So that the copy stays text only, transcribe the data below exactly and exclude the images.

- - -

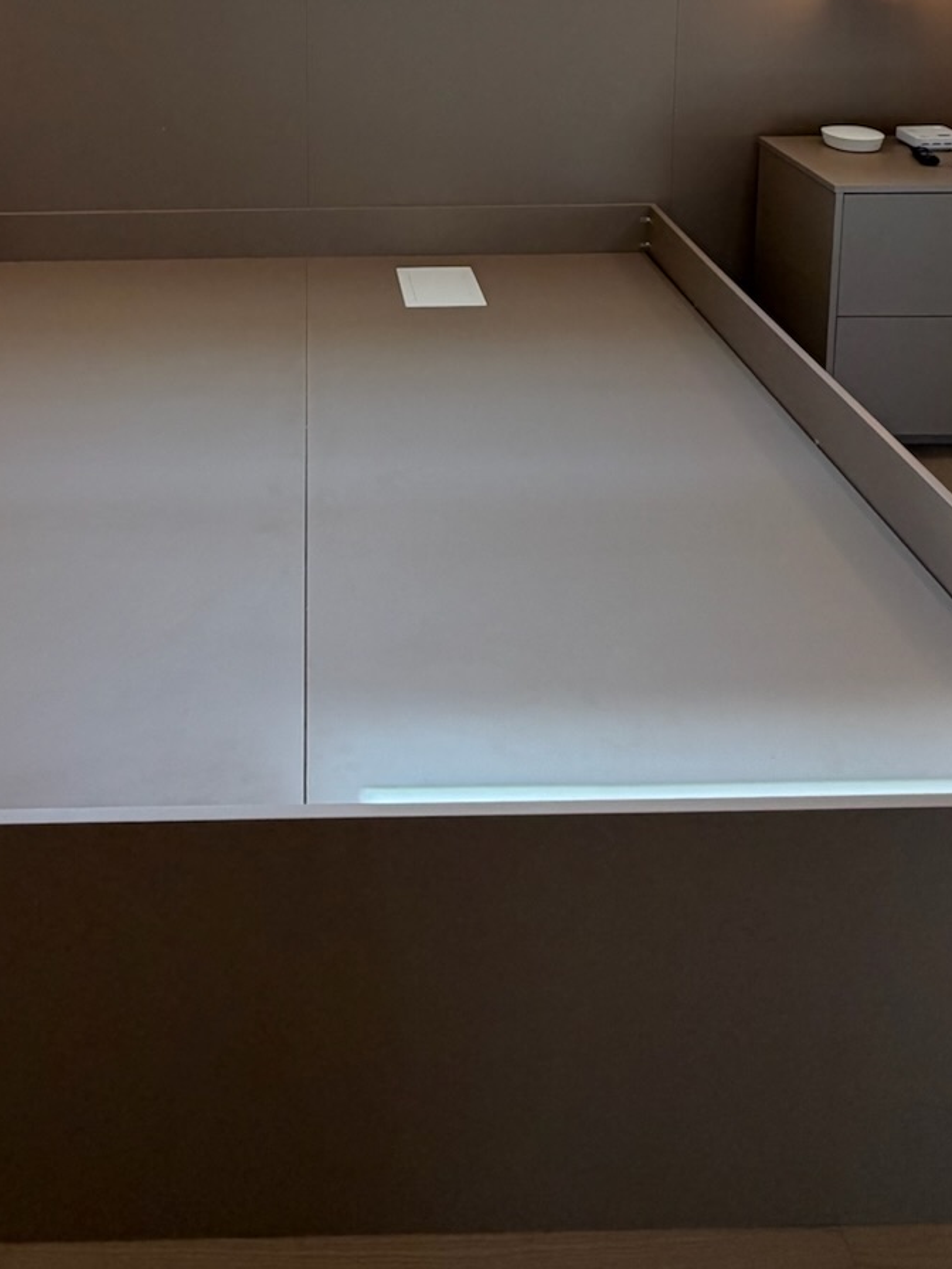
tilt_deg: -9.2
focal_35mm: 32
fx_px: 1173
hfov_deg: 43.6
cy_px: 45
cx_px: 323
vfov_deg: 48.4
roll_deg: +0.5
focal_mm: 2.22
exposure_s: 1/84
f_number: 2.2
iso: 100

- - -

◆ **RESPONSE TO THIS TASK**:
tilt_deg: -9.2
focal_35mm: 32
fx_px: 1173
hfov_deg: 43.6
cy_px: 45
cx_px: 323
vfov_deg: 48.4
roll_deg: +0.5
focal_mm: 2.22
exposure_s: 1/84
f_number: 2.2
iso: 100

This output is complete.